A cartoon depicting the Prophet Muhammad on the latest cover of the French satirical magazine Charlie Hebdo has been denounced in Iran, where two organizations say they are challenging the West’s commitment to free speech with a cartoon contest aimed at questioning the Holocaust.
The contest follows the release of the January 14 issue of Charlie Hebdo -- the first since the January 7 massacre at its Paris office that left a dozen dead -- that featured a cover showing Muhammad crying while holding a sign that reads: “Je Suis Charlie,” a rallying cry for the magazine’s supporters.
The contest organizers, House of Cartoon and the Sarcheshmeh Cultural Center, say that by questioning the Holocaust, which they don’t recognize as a historical fact, they aim to demonstrate that Western countries have double standards when it comes to freedom of expression.
“If freedom of expression knows no boundary, the issue of the Holocaust must also be critically and freely reviewed,” the Sarcheshmeh center said in its announcement of the contest last week.
Masud Shojaei Tabatabaei, the contest’s administrator who is also the head of House of Cartoon, was quoted by Iranian media as saying that the West is “sensitive” about the Holocaust.

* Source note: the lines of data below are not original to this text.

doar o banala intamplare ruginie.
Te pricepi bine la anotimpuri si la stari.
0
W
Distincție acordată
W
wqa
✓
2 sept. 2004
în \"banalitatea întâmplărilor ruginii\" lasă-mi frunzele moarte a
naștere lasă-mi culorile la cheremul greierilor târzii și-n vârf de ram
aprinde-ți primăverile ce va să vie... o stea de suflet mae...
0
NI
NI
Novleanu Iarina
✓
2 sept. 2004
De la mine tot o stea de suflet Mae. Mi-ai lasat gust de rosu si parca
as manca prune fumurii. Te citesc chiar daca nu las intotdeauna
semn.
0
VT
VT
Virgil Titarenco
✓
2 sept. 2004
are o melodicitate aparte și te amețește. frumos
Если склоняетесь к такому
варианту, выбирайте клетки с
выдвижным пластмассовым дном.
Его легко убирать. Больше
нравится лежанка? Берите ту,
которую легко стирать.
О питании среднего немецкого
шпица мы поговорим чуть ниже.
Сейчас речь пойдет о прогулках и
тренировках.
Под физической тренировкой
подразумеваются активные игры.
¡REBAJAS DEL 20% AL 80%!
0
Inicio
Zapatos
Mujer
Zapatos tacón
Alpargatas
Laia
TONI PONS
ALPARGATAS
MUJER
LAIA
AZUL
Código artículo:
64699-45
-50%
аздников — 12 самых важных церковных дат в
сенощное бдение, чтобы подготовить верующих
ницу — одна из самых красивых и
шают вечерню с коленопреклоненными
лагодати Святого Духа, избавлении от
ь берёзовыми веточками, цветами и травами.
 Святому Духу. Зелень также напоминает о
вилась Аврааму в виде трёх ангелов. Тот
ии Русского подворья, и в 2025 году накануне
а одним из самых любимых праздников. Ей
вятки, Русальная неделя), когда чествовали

Therefore, “we decided to use it to confront them,” he was quoted as saying.
Shojaei Tabatabaei added that the April 1 deadline for contestants to submit their entries was chosen intentionally.
“April 1 is called the day of ‘the big lie.’ The Holocaust is also a big lie [created] by the Zionists to occupy Palestine,” he said.
The contests’ organizers are offering cash prizes ranging from $5,000 to $12,000 for the top three entries.
It is the second time that a cartoon contest focused on Holocaust denial is being organized in Iran.
The first was held in 2006 after the Danish newspaper Jyllands-Postens published cartoons depicting the Prophet Muhammad. That contest was condemned by the United States, Israel, and other countries.
‘Reprehensible And Condemnable’
Under former President Mahmud Ahmadinejad, who called the Holocaust a “myth” and repeatedly denied its scale, numerous events and seminars questioning the Holocaust were held in Iran.
Since self-proclaimed moderate President Hassan Rohani’s ascent in 2013, Tehran has toned down the anti-Israeli rhetoric in Iran that was common under Ahmadinejad.
In a 2013 interview with CNN, Rohani said the killings of Jews by the Nazis was “reprehensible and condemnable.” He also said that “when it comes to speaking of the dimensions of the Holocaust, it is the historians that should reflect.”
That same year, Iranian Foreign Minister Javad Zarif claimed on Twitter that Iran never denied the Holocaust. Zarif made the statement in an exchange with Christine Pelosi, the daughter of Democratic U.S. lawmaker Nancy Pelosi, the current minority leader in the U.S. House of Representatives.
Yet Iranian Supreme Leader Ayatollah Ali Khamenei, who has the final say in all state matters in the Islamic republic, has publicly questioned the Holocaust and referred to it as “an event whose reality is uncertain.”
As a result, hard-liners feel free to question the Holocaust even if it is damaging to Iran’s international image and standing.
The director of the Sarcheshmeh center, Hojatoleslam Mohammad Reza Zaeri, was quoted by Iran’s official state news agency, IRNA, as saying that the Holocaust is the “Achilles heel” of the West.
“In this contest, we’re just raising a question. We’re not insulting anyone or making threats, even though we’re angry over the insult to Prophet Muhammad. But instead of resorting to violence, we are reacting through cultural [means],” he said.
The contest was announced some two weeks after an Iranian daily was shut down over its front page photograph of Hollywood actor George Clooney with the headline: “I Am Charlie, too.”
Iranian authorities also prevented journalists from holding a vigil in solidarity with victims of the attack on Charlie Hebdo by Islamist militants.